[Opening Given entries section]
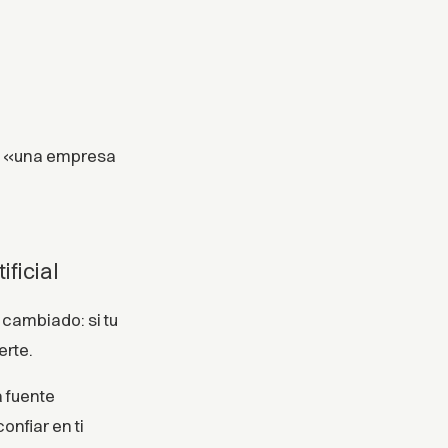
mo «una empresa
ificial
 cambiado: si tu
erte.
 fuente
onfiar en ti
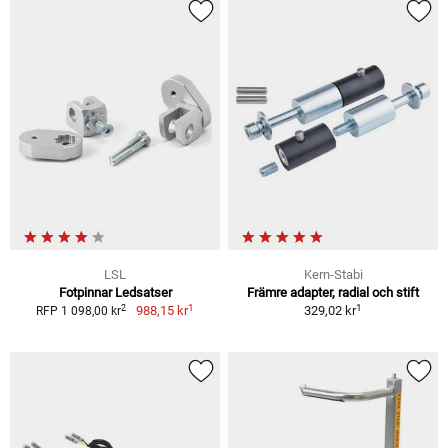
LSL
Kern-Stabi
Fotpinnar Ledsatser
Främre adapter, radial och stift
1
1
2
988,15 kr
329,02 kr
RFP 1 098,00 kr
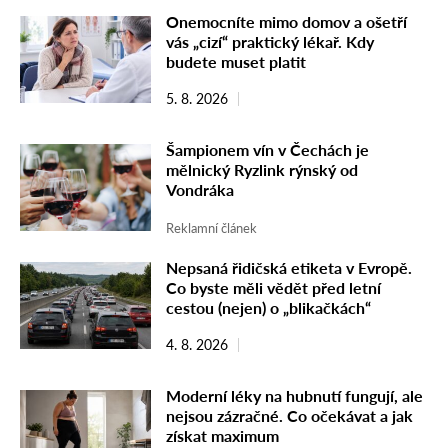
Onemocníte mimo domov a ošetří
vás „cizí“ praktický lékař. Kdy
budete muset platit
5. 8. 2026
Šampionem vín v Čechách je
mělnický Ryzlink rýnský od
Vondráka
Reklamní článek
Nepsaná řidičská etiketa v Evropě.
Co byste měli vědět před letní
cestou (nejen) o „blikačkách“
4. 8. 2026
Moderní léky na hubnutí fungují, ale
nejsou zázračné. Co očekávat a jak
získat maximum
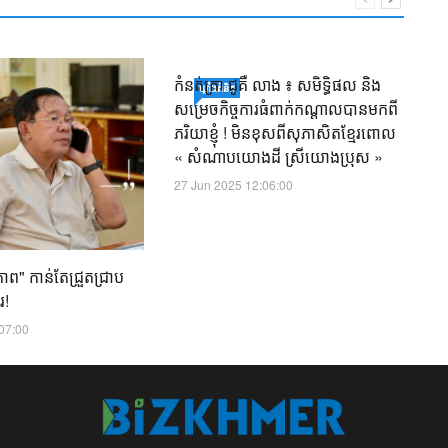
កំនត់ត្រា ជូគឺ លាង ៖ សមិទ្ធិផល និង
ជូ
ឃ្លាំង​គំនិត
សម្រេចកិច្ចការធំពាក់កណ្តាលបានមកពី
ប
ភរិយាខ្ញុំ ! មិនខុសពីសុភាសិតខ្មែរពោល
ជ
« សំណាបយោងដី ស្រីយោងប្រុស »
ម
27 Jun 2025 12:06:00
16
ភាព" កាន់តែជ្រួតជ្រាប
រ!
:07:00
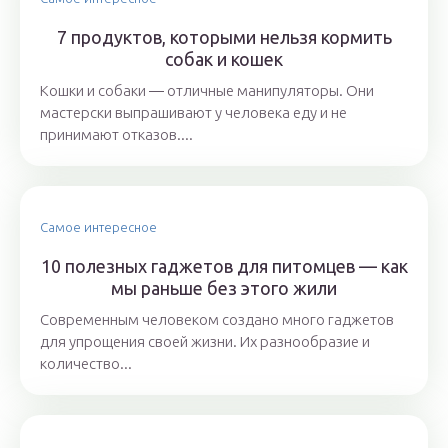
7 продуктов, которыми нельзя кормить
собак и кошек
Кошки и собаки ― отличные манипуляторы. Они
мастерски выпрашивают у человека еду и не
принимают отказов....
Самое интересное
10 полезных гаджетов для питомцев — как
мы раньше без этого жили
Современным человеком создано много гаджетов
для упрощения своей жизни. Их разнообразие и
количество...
[Closing Given entries section]
[Opening Given entries section]
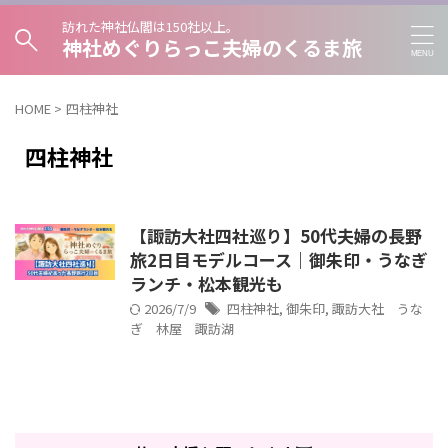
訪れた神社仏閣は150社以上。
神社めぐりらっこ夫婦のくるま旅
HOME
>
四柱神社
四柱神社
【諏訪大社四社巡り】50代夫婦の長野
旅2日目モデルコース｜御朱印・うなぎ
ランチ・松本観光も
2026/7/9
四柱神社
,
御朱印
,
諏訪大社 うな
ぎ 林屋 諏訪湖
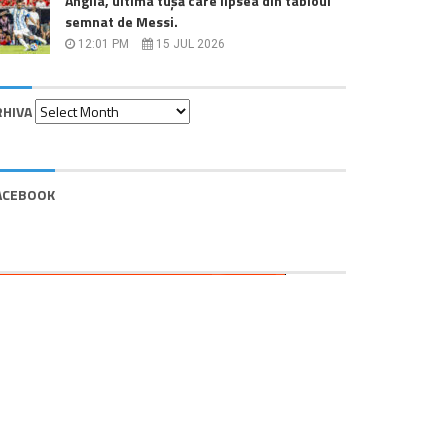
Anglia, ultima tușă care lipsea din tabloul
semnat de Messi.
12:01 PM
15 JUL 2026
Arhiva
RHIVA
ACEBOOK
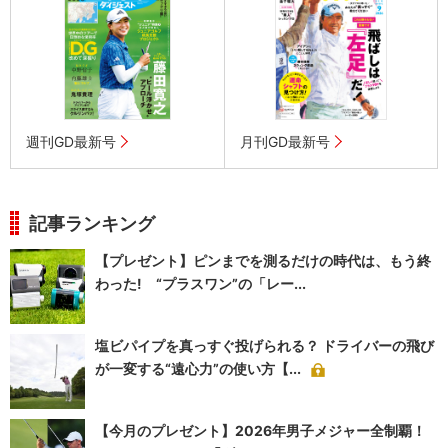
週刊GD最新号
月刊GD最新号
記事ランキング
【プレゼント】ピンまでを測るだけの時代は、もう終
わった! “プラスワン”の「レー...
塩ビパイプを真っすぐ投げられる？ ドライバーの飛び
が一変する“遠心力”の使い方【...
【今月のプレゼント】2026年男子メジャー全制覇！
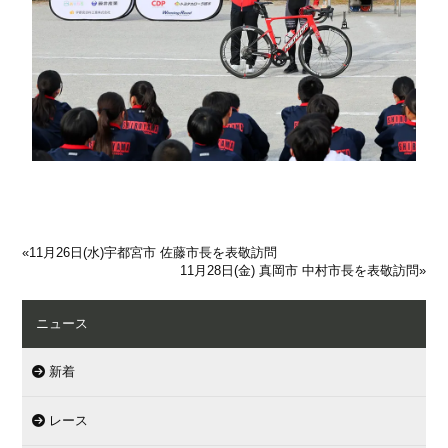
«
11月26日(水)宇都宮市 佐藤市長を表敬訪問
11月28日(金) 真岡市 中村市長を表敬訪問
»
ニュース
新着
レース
[Closing Given entries section]
● **Exercise aim**: Print the part of the listing above that opens with the line containing "Co byste měli vědět před letní" and closes with the line containing "мы раньше без этого жили". Copy it exactly, both ends included, and omit the pictures.

● **Written response**:
Co byste měli vědět před letní
cestou (nejen) o „blikačkách“
4. 8. 2026
Moderní léky na hubnutí fungují, ale
nejsou zázračné. Co očekávat a jak
získat maximum
កំនត់ត្រា ជូគឺ លាង ៖ សមិទ្ធិផល និង
ជូ
ឃ្លាំង​គំនិត
សម្រេចកិច្ចការធំពាក់កណ្តាលបានមកពី
ប
ភរិយាខ្ញុំ ! មិនខុសពីសុភាសិតខ្មែរពោល
ជ
« សំណាបយោងដី ស្រីយោងប្រុស »
ម
27 Jun 2025 12:06:00
16
ភាព" កាន់តែជ្រួតជ្រាប
រ!
:07:00
7 продуктов, которыми нельзя кормить
собак и кошек
Кошки и собаки ― отличные манипуляторы. Они
мастерски выпрашивают у человека еду и не
принимают отказов....
Самое интересное
10 полезных гаджетов для питомцев — как
мы раньше без этого жили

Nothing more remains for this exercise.